5. Abatacept Improves Subclinical Arthritis in People at High Risk of RA
What’s new Subclinical arthritis is a precursor of the disease, in which people have biomarkers in their blood, such as rheumatoid factor or anticyclic citrullinated peptide (CCP) antibodies that indicate they have the disease, but they haven’t shown any signs of joint inflammation yet. A new study suggests that the medication Orencia (abatacept), an immunomodulator, improves subclinical arthritis in people at high risk of full-blown RA, and that early intervention may prevent or at least delay the onset of RA. Research details The study, known as ARIAA, was sponsored by University of Erlangen-Nürnberg Medical School in Germany. It looked at whether intervention with DMARDs or biologics might delay the onset of rheumatoid arthritis.
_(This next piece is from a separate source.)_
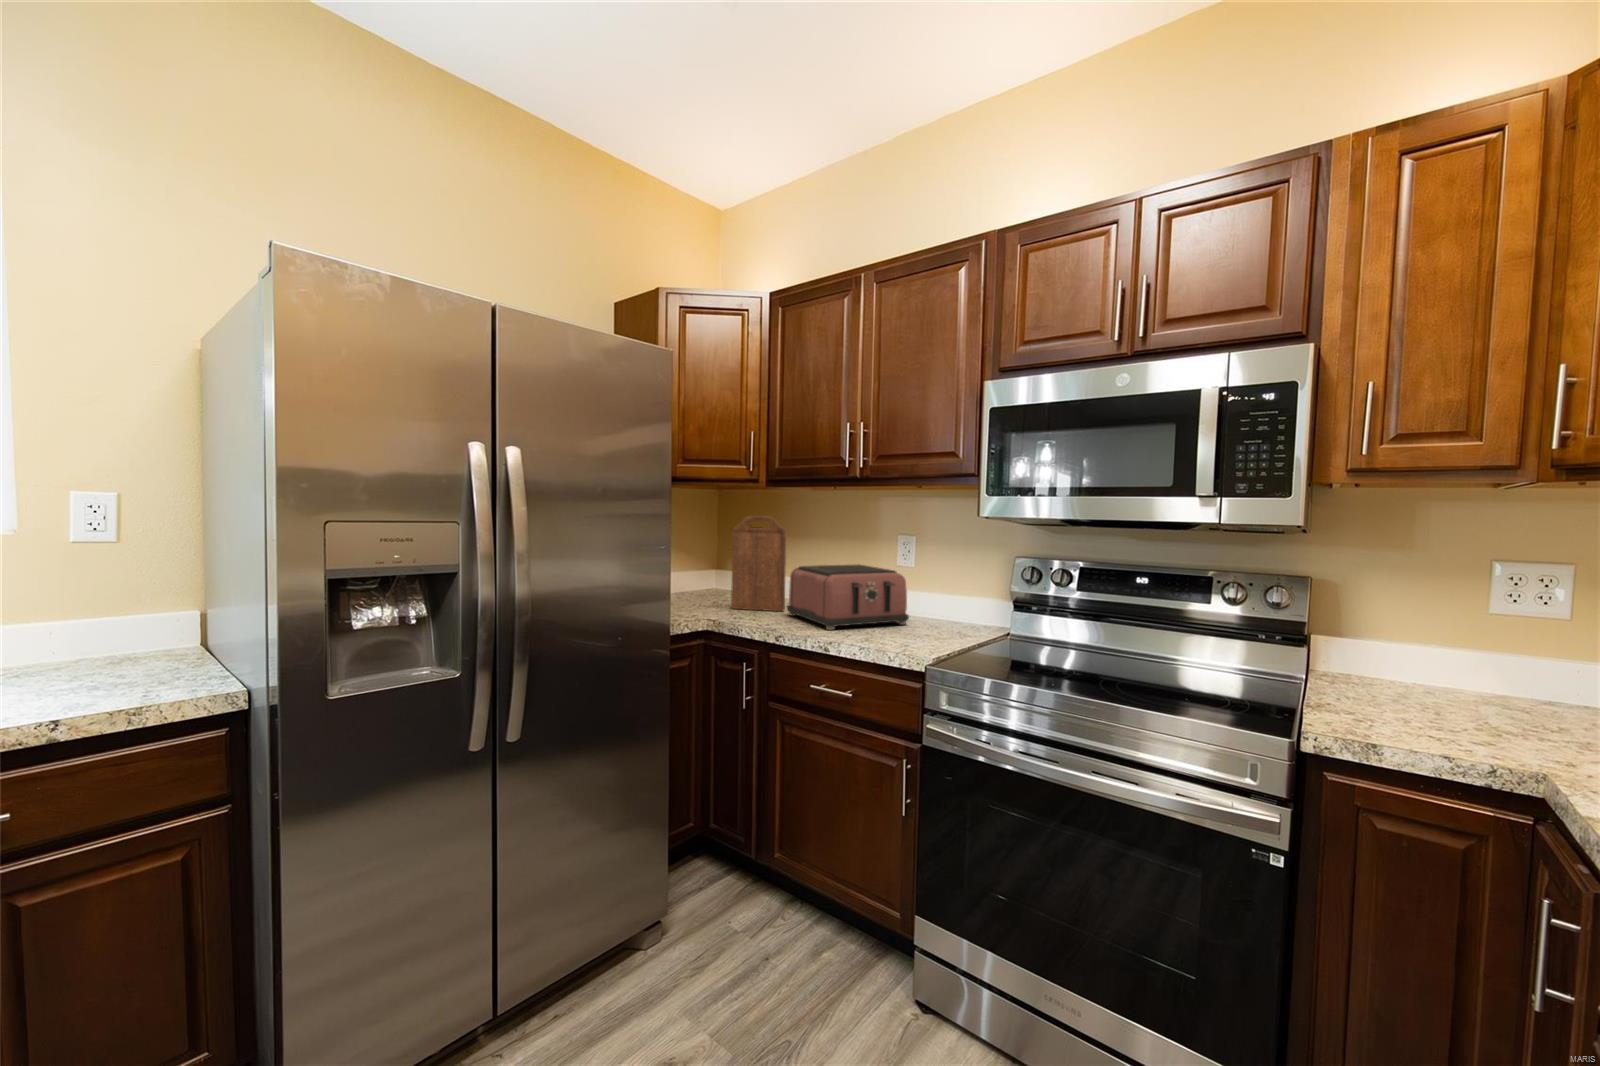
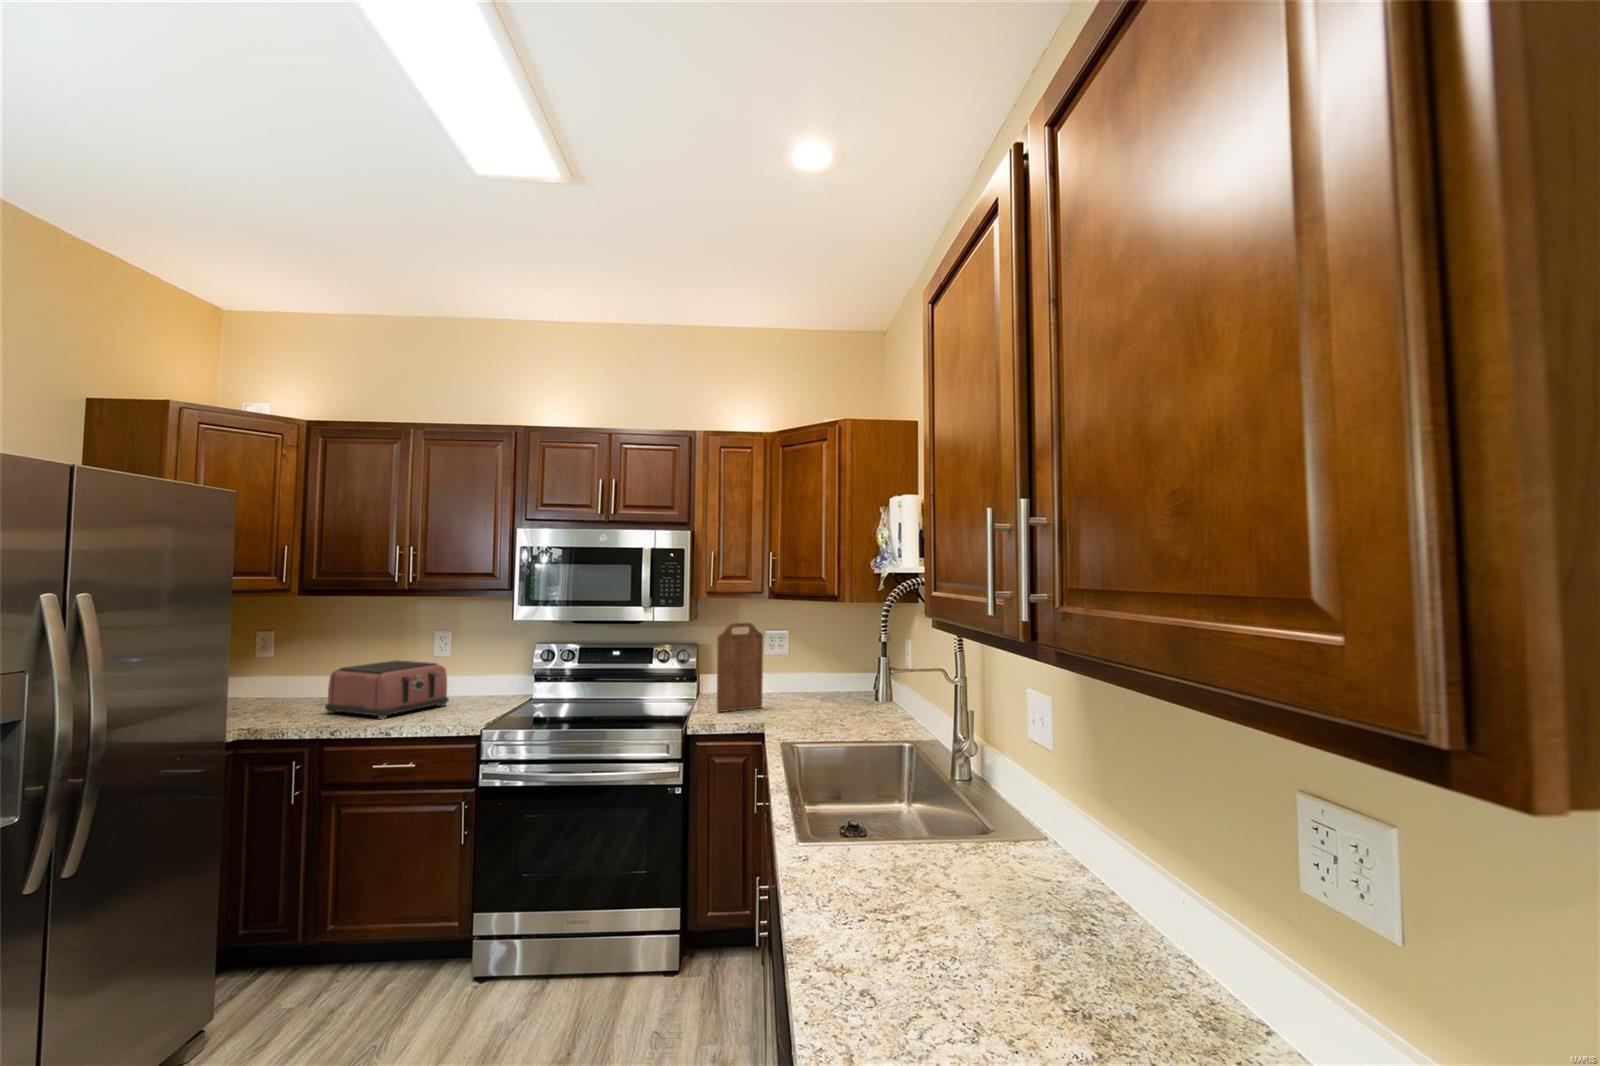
cutting board: present [731,516,786,611] -> present [717,622,763,712]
In 14 different study sites, a total of 98 patients with subclinical RA were treated with either abatacept or a placebo for six months, and then were followed up for a year with no treatment. The results were that 61 percent in the abatacept group improved in at least one area (synovitis, tenosynovitis, and osteitis), while only 31 percent of the placebo group did. In addition, 17 people in the placebo group developed arthritis while only 4 people did in the abatacept group. Why it matters This study demonstrates that abatacept has the potential to improve early signs of arthritis in people at high risk of developing RA, posing the possibility that early intervention may prevent or delay RA onset. In his presentation at ACR 2021, Juergen Rech, MD, of the University Clinic Erlangen in Germany, told attendees: “Abatacept is superior to placebo in improving subclinical inflammation in RA at-risk patients and in inhibiting the progression to arthritis at six months. Use of abatacept in RA at-risk patients is safe, and no new safety issue emerged. We know that was also significant at 18 months, which means six months of treatment will delay or even prohibit that development of RA after 18 months.”